There was even an academic paper titled “Mitt Romney’s racist appeals: How race was played in the 2012 presidential election,” which focused “on a particularly salient form of racist appeal, one based on the long-standing stereotypes of black laziness and taking advantage.”
But you know what isn’t an appeal that goes too far? Tacitly blaming Mitt Romney for someone’s wife dying.
“The Obama super PAC Priorities USA Action is unveiling perhaps the harshest, most personal ad of the 2012 presidential race, featuring a former worker at a Bain-owned company talking about the death of his wife after their family lost health insurance,” Politico reported in August of 2012.
And what an ad it was:
“I don’t think Mitt Romney understands what he’s done to people’s lives by closing the plant. I don’t think he realizes that people’s lives completely changed,” the plant worker said. “When Mitt Romney and Bain closed the plant, I lost my health care and my family lost their health care. And a short time after that my wife became ill.
“I don’t know how long she was sick and I think maybe she didn’t say anything because she knew that we couldn’t afford the insurance. And then one day she became ill and I took her up to the Jackson County Hospital and admitted her for pneumonia and that’s when they found the cancer and by then it was Stage 4. It was — there was nothing they could do for her. And she passed away in 22 days.
“I do not think Mitt Romney realizes what he’s done to anyone,” he said. “And furthermore, I do not think Mitt Romney is concerned.”
Far from calling this out as blatant demagogy, Politico said it was “among the gravest criticism of Romney’s business record and personal character delivered in the 2012 cycle.”
Oh yes, and let’s not forget Mitt Romney’s dog. Just in case you’ve forgotten, Romney, nearly 30 years before the race, put the family dog on the roof of his car in a carrier specifically designed for that on a trip up to Canada. But that’s not what it sounded like from the media.
Take this, um, evocative lede from HuffPost: “When Mitt Romney strapped his Irish setter to the roof of his car in 1983 and drove all the way to Canada as the dog defecated in fear, he couldn’t have guessed his decision would follow him for decades, enraging animal lovers and raising questions about his character and management style.”
So now, “in these decidedly more vulgar times, there is a certain appeal to the senator’s wholesomeness”? But I thought this guy was a racist who let people die of cancer and abused his dog.
Again, I don’t even know if this is a conscious thing on the media’s part.
Many in the media establishment love patting themselves on the back, thinking that they all didn’t mind Republicans of the not-too-distant past.
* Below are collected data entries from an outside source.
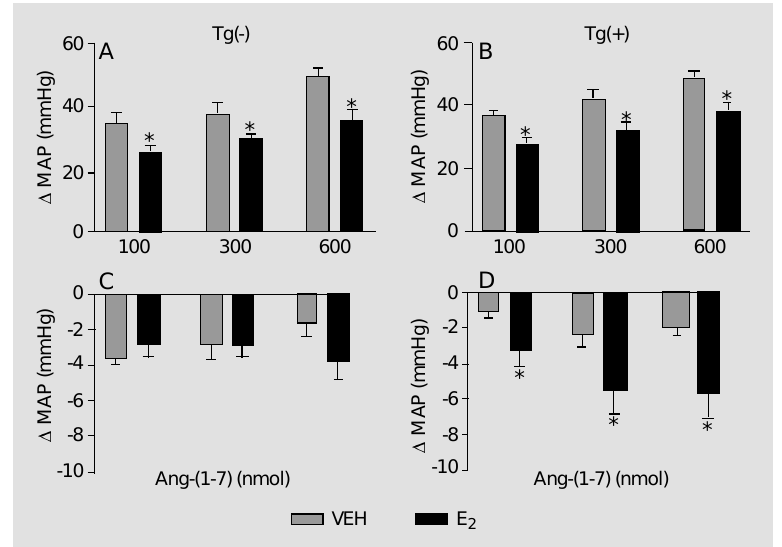
Figure 4 - Effects of 3-week estrogen (E 2 ) replacement on Ang-(1-7) pressor/depressor responses of conscious, resting Tg(-) (A, C) and Tg(+) rats (B, D). E 2 attenuates the Ang-(1- 7)-induced pressor responses of both Tg(-) (A) and Tg(+) (B) animals, but augments the depressor responses of Tg(+) rats (D). Values are reported as mean ± SEM. *P<0.05, VEH vs E 2 (ANOVA). VEH = Vehicle. (Reproduced from Ref. 62 with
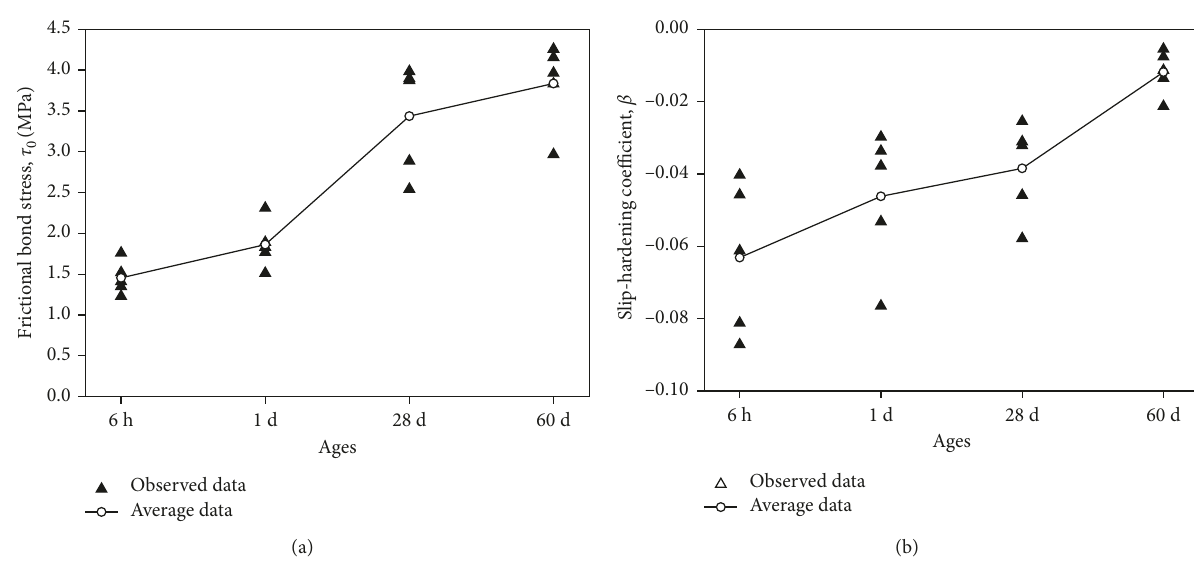
Figure 12: Influence of curing ages on PE fiber/matrix interfacial parameters: (a) τ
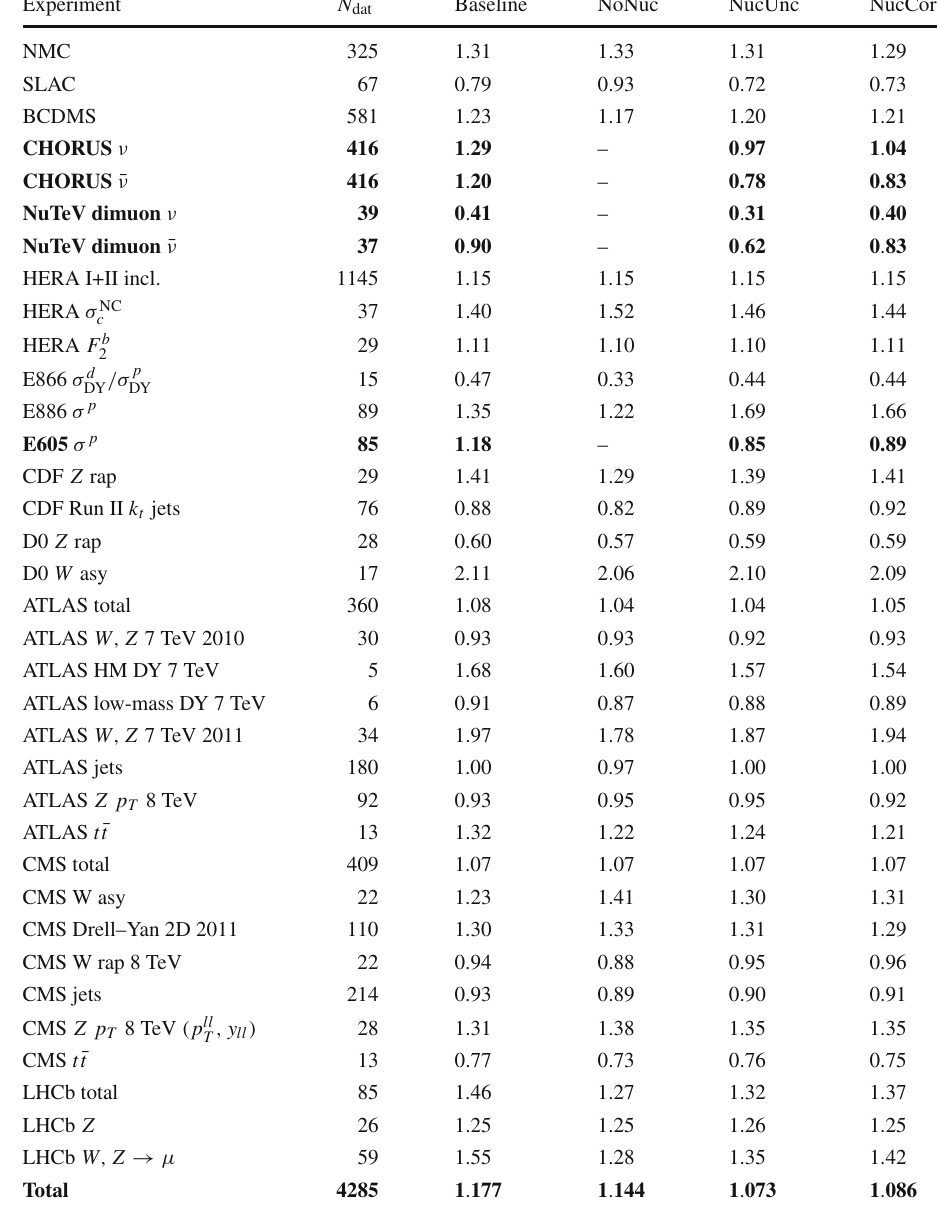
Table 3 The values of the χ 2 per data point for the various fits described in the text. Data sets that utilise a nuclear target other than a deuteron are highlighted in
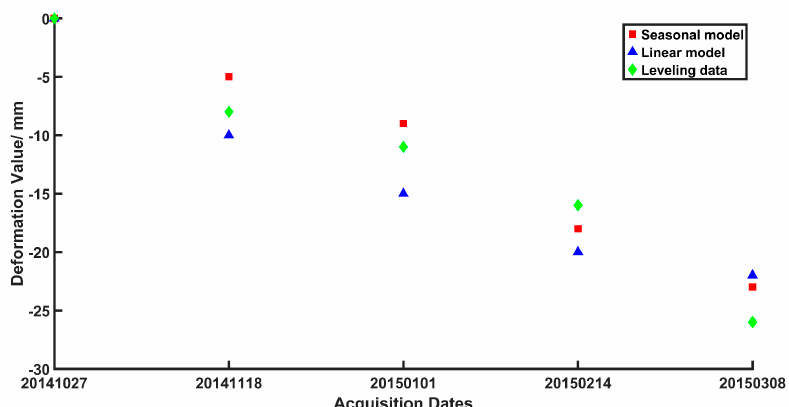
Figure 19. Time series deformation results compared with leveling measurements on K4 (the location is shown in Figure 9).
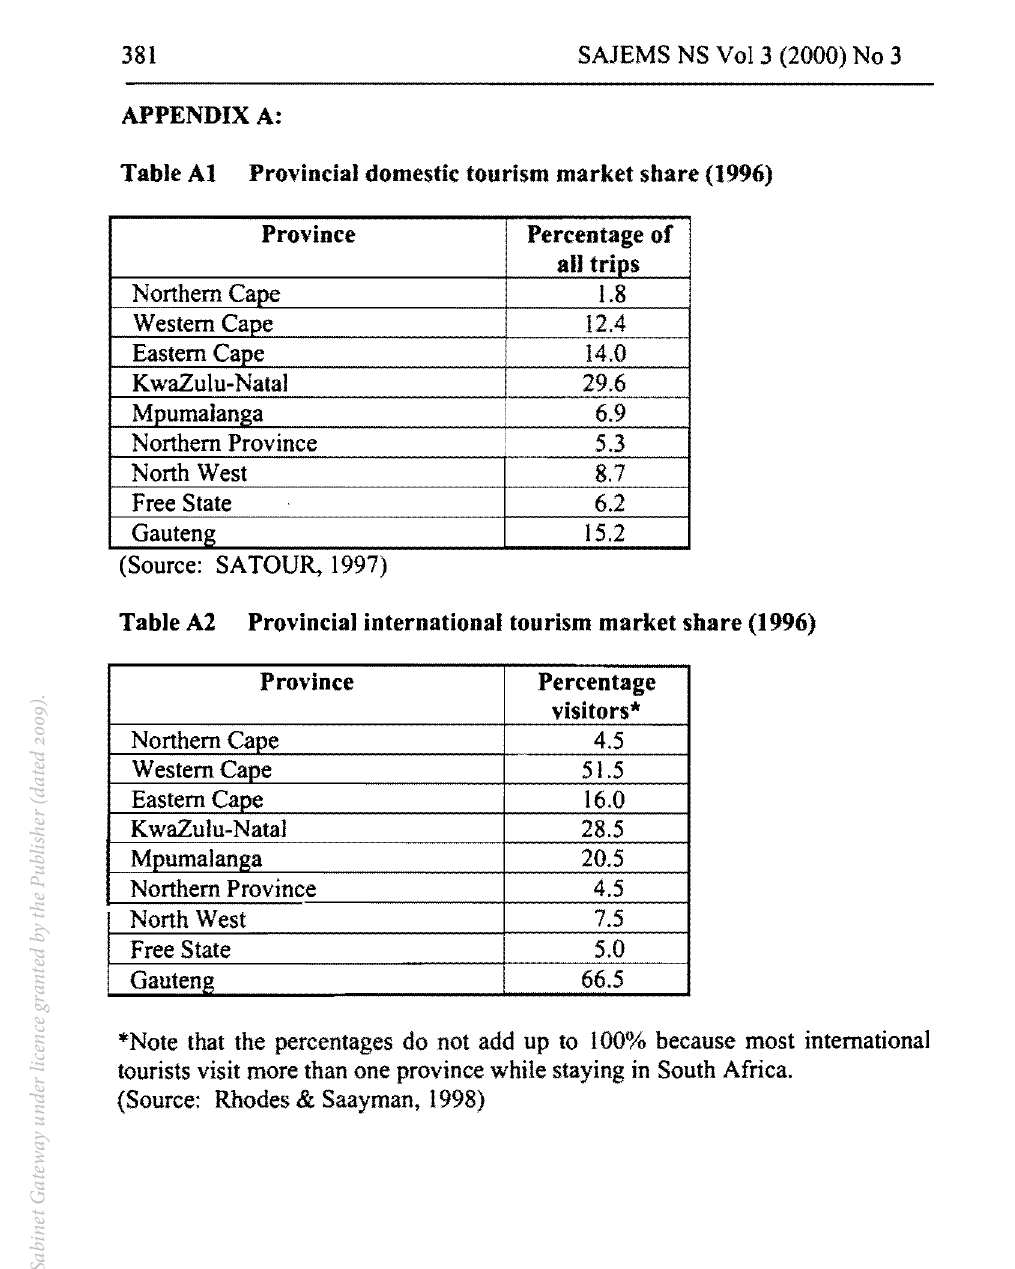
Provincial international tourism market share (1996) Province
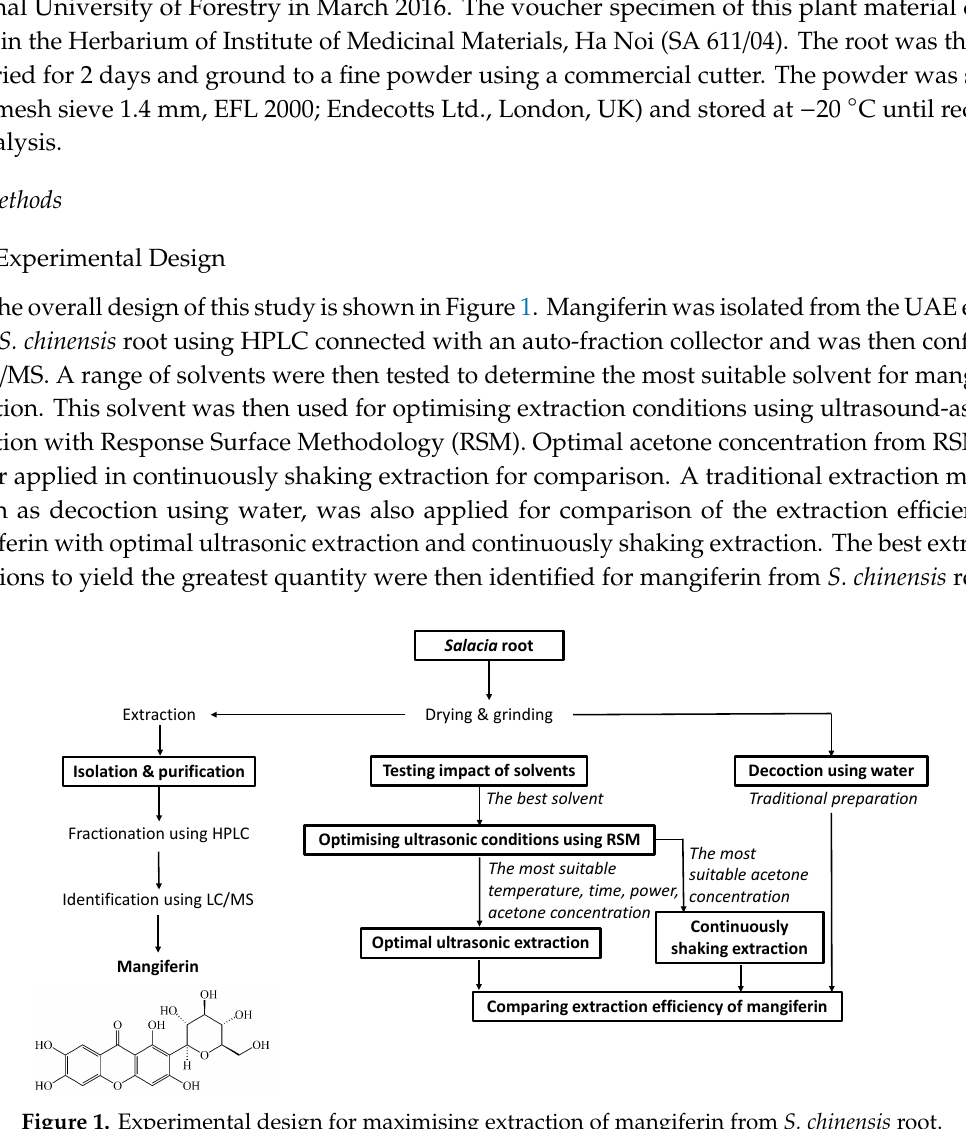
Figure 1. Experimental design for maximising extraction of mangiferin from S. chinensis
Romney, after all, probably isn’t going to run for president again. Rest assured if he does, assuming the opponent isn’t Donald Trump in this year’s primary, all the Trump-bashing in the world won’t have bought him a moment’s respite from the same kind of battering he got just seven years ago.
Romney’s redemption is temporary, contingent on his attacking Trump. Media hostility to anyone opposing the Democratic agenda isn’t going anywhere.